## Work required
Print nothing but the lines below starting at the line that holds "Which letters lie" and ending at the line that holds "Proofreading, a fruit", including both, each exactly as written.

___ Provided data

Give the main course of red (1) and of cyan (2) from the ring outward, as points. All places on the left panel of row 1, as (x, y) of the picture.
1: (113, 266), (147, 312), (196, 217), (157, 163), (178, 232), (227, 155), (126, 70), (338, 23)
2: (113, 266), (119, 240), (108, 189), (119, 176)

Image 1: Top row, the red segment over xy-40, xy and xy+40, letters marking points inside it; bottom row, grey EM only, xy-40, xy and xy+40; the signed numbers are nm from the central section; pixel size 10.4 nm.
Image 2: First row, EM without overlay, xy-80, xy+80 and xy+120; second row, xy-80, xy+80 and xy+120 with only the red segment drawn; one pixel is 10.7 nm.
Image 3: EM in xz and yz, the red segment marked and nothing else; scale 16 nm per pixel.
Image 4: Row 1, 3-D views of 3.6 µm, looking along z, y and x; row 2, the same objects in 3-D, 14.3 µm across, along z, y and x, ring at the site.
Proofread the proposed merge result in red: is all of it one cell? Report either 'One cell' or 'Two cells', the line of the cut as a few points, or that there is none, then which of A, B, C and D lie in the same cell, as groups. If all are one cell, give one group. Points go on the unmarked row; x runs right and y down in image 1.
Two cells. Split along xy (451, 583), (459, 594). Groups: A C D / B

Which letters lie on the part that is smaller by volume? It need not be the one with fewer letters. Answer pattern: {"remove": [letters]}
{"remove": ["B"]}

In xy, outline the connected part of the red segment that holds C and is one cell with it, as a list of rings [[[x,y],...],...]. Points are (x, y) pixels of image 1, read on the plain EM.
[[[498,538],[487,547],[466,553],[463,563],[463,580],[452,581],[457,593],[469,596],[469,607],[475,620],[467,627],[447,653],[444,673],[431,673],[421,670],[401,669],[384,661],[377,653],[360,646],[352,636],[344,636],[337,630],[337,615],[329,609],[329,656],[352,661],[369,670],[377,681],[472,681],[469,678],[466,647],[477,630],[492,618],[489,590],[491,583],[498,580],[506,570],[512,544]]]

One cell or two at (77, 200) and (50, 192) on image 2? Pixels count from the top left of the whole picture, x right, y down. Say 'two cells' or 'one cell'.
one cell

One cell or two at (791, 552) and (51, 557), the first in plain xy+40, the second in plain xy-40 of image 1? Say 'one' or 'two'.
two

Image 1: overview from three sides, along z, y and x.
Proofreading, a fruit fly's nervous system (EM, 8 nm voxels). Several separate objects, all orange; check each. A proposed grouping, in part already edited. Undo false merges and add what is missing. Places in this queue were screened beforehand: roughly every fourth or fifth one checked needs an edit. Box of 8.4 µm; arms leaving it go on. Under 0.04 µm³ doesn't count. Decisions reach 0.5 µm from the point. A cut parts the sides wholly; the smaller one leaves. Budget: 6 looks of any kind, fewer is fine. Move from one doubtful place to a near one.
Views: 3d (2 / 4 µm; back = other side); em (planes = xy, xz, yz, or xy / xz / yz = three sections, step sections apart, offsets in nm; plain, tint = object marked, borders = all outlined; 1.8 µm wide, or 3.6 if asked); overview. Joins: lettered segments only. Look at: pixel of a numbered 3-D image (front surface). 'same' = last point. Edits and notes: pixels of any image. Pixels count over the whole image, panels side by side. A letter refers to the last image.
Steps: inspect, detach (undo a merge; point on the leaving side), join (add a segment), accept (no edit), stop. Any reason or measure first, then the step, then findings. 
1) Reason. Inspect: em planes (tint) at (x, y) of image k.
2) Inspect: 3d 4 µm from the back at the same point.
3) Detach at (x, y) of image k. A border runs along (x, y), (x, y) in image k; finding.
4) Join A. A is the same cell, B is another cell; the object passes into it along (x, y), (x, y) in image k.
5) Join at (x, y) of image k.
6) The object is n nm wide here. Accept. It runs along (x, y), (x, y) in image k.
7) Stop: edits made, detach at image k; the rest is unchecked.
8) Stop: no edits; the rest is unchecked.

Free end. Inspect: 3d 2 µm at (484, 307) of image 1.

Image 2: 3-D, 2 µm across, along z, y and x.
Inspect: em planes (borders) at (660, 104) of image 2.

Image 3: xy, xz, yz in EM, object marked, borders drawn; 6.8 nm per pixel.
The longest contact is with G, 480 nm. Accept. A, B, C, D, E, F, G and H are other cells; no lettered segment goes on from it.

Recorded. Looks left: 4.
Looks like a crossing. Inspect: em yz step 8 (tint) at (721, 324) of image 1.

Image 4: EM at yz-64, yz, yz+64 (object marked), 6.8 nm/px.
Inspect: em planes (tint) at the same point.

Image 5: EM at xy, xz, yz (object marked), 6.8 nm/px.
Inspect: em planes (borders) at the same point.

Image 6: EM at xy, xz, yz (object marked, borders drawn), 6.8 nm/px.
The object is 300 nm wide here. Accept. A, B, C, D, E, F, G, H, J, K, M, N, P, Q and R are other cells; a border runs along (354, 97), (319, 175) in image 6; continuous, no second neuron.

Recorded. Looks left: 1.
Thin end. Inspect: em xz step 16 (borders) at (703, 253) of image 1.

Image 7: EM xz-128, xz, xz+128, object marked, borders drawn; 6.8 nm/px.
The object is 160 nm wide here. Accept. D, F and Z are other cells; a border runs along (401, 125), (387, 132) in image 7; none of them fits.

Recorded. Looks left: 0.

______

## Exercise response
Which letters lie on the part that is smaller by volume? It need not be the one with fewer letters. Answer pattern: {"remove": [letters]}
{"remove": ["B"]}

In xy, outline the connected part of the red segment that holds C and is one cell with it, as a list of rings [[[x,y],...],...]. Points are (x, y) pixels of image 1, read on the plain EM.
[[[498,538],[487,547],[466,553],[463,563],[463,580],[452,581],[457,593],[469,596],[469,607],[475,620],[467,627],[447,653],[444,673],[431,673],[421,670],[401,669],[384,661],[377,653],[360,646],[352,636],[344,636],[337,630],[337,615],[329,609],[329,656],[352,661],[369,670],[377,681],[472,681],[469,678],[466,647],[477,630],[492,618],[489,590],[491,583],[498,580],[506,570],[512,544]]]

One cell or two at (77, 200) and (50, 192) on image 2? Pixels count from the top left of the whole picture, x right, y down. Say 'two cells' or 'one cell'.
one cell

One cell or two at (791, 552) and (51, 557), the first in plain xy+40, the second in plain xy-40 of image 1? Say 'one' or 'two'.
two

Image 1: overview from three sides, along z, y and x.
Proofreading, a fruit fly's nervous system (EM, 8 nm voxels). Several separate objects, all orange; check each. A proposed grouping, in part already edited. Undo false merges and add what is missing. Places in this queue were screened beforehand: roughly every fourth or fifth one checked needs an edit. Box of 8.4 µm; arms leaving it go on. Under 0.04 µm³ doesn't count. Decisions reach 0.5 µm from the point. A cut parts the sides wholly; the smaller one leaves. Budget: 6 looks of any kind, fewer is fine. Move from one doubtful place to a near one.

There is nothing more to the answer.